Affluent families we work with are often concerned that their children and grandchildren lack the knowledge and skill to manage their inheritance responsibly on their own. Most clients decide that the better approach is to leave the inheritance in a trust, under which a third-party trustee manages the property until the beneficiary is ready to responsibly manage it on his or her own. Frequently, the arrangement provides for the beneficiary to serve as a co-trustee for a number of years, essentially an apprenticeship before becoming sole trustee. This educational component of a trust becomes that much more crucial when passing an interest in a family business to the next generation.
THE BUSINESS SKILLS TRUST
When an interest in the family business passes to the next generation, the ability of the business to grow and thrive can be threatened — less than one-third of family businesses survive the transition from the first generation to the second and only 13 percent survive the transition to the third. The likelihood that the family business will survive these transitions is greatly enhanced if a trustee with proper qualifications manages the interest in the family business until the beneficiary has both the desire and the skills to become trustee. Properly drafted and administered, a Business Skills Trust (BST) can minimize the risks of family business failure when transitioned to the next generation by reducing the likelihood of disputes and preparing the younger generation to succeed when they ascend to ownership rights in the family business.
The BST recognizes that there is a minimum requisite knowledge that an "owner" of a business should possess in order to properly evaluate business decisions that arise; because the trust owns the business, the trustee is charged with exercising the rights and responsibilities of an owner and should possess this minimum level of business knowledge. In addition, the trustee of a BST has the responsibility of educating beneficiaries who wish to become trustees. Rather than conditioning access to the trusteeship on, for example, attaining a certain age or graduation from college, each of which has no necessary correlation with the ability to properly exercise the Trustee’s powers as an owner of a family business, a BST conditions ascension to the trusteeship with acquiring the requisite knowledge and skills to properly manage the trust’s interest in the family business.
BUSINESS SKILLS CURRICULUM
Using a curriculum we developed in conjunction with the UCLA Anderson School of Management, we work closely with the trust creator — the settlor — to specifically identify the concrete skills that the beneficiary should demonstrate in order to assume the trusteeship.

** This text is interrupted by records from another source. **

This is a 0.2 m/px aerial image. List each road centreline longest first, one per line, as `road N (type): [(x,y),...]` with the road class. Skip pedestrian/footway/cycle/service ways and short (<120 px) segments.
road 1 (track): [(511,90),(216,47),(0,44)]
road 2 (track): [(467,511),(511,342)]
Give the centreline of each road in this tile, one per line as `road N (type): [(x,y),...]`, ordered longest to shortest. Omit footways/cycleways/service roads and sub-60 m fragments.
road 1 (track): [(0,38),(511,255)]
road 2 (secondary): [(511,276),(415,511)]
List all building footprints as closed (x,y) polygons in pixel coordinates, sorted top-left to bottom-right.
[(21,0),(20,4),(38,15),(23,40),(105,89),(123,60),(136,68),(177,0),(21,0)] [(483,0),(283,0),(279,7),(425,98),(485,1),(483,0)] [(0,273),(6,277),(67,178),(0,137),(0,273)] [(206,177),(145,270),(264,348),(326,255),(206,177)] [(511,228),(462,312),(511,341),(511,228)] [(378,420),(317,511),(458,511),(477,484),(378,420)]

Examples of skills typically identified in a BST include (i) knowledge about the business’s organizational structure, including the differences in the roles of owners, board members, officers and managers and key personnel, distinctions in classes of ownership and any rights of minority and non-voting owners; (ii) dividend or distribution policies compared with reinvestment models; (iii) the business’s purpose, objectives and strategic plan in the context of its industry, size, geographic location and other marketplace conditions; and (iv) an ability to read and understand the business’s financials, including P&L statements, cash flows and assets and liabilities. We refer to this bundle of knowledge as "business skills." While each skill has broad application to any business, as a current owner of the business, the settlor is in a unique position to define the skills in the context of the particular family business.
An additional key consideration in creating a BST is who will assume the trusteeship and exercise rights in the family business while the beneficiary acquires these business skills — is this role entrusted to another family member involved in the business or a non-family member advisor and do the governing documents of the business limit who may exercise such rights? Finally, in any trust arrangement, we believe a key component to minimizing disputes is to educate the beneficiaries and the trustee on the terms of the trust and the roles and responsibilities each plays in carrying out the terms of the trust surprisingly, we have found that many beneficiaries and trustees have never even read their trusts!

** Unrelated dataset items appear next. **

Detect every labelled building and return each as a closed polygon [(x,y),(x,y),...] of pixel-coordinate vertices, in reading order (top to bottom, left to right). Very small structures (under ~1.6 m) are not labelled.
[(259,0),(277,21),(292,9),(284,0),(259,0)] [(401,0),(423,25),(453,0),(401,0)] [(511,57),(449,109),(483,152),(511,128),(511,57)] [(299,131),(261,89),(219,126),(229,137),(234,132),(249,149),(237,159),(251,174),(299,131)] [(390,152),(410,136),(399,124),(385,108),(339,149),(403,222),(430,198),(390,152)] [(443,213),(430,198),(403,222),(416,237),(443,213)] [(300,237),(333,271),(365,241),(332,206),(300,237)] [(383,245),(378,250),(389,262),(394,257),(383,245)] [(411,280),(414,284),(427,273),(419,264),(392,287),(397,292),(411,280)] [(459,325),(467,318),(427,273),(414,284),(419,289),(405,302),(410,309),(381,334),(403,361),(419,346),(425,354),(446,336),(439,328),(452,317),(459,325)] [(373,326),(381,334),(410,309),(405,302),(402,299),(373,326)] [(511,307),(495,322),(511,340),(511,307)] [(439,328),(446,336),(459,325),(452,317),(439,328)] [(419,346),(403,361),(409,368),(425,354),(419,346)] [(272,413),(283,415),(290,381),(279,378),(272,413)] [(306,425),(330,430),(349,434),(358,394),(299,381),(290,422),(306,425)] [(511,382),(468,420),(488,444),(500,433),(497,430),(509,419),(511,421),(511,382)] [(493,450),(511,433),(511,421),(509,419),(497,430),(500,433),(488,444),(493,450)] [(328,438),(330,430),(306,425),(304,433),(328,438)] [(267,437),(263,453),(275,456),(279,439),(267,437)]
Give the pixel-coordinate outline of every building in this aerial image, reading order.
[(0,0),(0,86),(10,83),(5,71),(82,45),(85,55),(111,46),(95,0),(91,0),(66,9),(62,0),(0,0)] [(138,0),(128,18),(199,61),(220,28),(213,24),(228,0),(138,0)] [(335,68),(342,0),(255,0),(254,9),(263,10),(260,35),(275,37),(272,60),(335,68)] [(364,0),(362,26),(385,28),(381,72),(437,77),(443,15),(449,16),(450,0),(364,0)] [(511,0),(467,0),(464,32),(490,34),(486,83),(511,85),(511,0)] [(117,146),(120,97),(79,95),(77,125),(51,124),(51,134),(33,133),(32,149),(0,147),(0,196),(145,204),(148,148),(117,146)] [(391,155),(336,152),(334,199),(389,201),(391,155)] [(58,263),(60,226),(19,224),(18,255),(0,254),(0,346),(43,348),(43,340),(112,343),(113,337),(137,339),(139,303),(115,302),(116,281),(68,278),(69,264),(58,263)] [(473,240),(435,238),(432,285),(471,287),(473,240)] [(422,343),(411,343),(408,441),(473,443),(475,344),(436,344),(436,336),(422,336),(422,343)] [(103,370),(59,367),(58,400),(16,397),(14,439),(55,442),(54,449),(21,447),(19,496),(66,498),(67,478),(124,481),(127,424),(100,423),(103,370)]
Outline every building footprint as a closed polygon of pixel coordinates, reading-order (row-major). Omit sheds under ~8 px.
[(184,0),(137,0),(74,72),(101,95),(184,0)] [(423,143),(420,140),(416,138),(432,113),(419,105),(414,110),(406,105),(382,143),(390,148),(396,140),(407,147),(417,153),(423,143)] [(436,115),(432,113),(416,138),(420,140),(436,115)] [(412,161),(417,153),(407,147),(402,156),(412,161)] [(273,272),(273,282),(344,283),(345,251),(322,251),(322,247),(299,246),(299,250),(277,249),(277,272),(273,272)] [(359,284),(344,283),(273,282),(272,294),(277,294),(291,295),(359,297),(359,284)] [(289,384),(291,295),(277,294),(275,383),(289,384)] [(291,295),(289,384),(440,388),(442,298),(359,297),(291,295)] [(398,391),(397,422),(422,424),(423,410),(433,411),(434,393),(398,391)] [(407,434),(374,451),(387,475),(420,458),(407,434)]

Because of the specialized skills, it is desirable for a trustee of a BST to possess, we often provide that non-family business assets are allocated to a separate trust, in which the criteria for trusteeship do not correlate with business skills but could instead correspond with whether the beneficiary who wishes to serve as trustee demonstrates an ability to manage wealth responsibly. In addition, where a trust’s ownership interest in a business is a minority interest or a non-voting economic interest, the business skills are adjusted to reflect this difference, recognizing that the trust could subsequently acquire a majority interest or acquire voting interests, making the traditional business skills more desirable.
In utilizing a BST, the next generation of family business owners can be provided the time and curriculum to learn crucial skills for understanding and exercising ownership rights in a family business and reduce the frequency of disputes among co-owners that arises from lack of understanding and which disrupts (and often destroys) the business.